--- À faire ---
1/ Répondez à ces questions d'après le texte choisi, une réponse par ligne, avec la même lettre :
(a) Quelle cour a rendu l'arrêt ?
(b) Qui est la greffière ?
(c) De quelle date est l'arrêt de la Cour de justice de Genève visé par le recours ?
2/ Modifiez le passage du texte choisi qui commence par « Arrêt du 7 juin » et se termine par « Greffière : Mme Betschart. » : remplacez « Composition » par « Composition de la Cour ».

--- Texte choisi ---
########################################

Arrêt du 7 juin 2024  
 
IVe Cour de droit public  
 
Composition 
MM. les Juges fédéraux Wirthlin, Président, 
Maillard et Métral. 
Greffière : Mme Betschart. 
 
Participants à la procédure 
Caisse nationale suisse d'assurance en cas d'accidents (CNA), Division juridique, 
Fluhmattstrasse 1, 6002 Lucerne, 
recourante, 
 
contre  
 
A.________, 
représenté par M e Rachel Duc, avocate, 
intimé. 
 
Objet 
Assurance-accidents (revenu sans invalidité), 
 
recours contre l'arrêt de la Cour de justice de la République et canton de Genève du 23 octobre 2023 (A/2846/2022 ATAS/804/2023). 
 
 
Faits :  
 
A.

########################################

--- Relevé des données ---

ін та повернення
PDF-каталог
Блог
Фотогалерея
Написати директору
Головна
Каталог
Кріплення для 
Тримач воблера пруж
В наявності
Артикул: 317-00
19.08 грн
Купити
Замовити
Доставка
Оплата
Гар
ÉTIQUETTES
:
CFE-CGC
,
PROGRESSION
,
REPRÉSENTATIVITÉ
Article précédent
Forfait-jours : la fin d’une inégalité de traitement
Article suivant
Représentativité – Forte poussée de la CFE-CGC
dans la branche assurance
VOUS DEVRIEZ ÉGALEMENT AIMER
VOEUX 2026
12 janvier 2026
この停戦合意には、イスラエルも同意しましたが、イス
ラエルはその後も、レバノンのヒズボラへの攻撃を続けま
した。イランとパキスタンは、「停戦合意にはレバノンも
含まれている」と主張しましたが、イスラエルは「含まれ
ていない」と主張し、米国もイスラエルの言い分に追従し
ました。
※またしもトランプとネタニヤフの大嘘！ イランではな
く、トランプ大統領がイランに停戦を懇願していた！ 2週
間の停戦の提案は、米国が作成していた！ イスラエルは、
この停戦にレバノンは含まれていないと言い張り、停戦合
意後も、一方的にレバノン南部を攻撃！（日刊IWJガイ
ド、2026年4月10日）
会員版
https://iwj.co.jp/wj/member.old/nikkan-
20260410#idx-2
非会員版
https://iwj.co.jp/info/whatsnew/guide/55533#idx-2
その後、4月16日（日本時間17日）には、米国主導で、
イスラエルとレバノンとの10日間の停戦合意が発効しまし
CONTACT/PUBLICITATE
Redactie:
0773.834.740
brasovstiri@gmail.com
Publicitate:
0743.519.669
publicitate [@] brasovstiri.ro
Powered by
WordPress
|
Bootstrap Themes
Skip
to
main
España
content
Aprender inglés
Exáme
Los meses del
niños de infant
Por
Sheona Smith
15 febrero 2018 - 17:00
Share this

########################################

--- Corrigés ---
1/
(a) La IVe Cour de droit public.
(b) Mme Betschart.
(c) Du 23 octobre 2023.

2/
Arrêt du 7 juin 2024  
 
IVe Cour de droit public  
 
Composition de la Cour 
MM. les Juges fédéraux Wirthlin, Président, 
Maillard et Métral. 
Greffière : Mme Betschart.